### Entries shown

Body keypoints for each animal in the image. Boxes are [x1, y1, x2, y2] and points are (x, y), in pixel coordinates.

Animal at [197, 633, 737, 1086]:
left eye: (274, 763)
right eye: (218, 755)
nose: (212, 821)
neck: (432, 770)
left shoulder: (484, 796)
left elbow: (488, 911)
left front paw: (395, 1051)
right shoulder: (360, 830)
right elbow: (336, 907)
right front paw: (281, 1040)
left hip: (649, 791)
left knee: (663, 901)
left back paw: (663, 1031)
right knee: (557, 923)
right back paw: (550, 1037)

######

◆ **What needs to be done**: Would you copy out every line in the records that includes the string "left"?

◆ **Result**:
left eye: (274, 763)
left shoulder: (484, 796)
left elbow: (488, 911)
left front paw: (395, 1051)
left hip: (649, 791)
left knee: (663, 901)
left back paw: (663, 1031)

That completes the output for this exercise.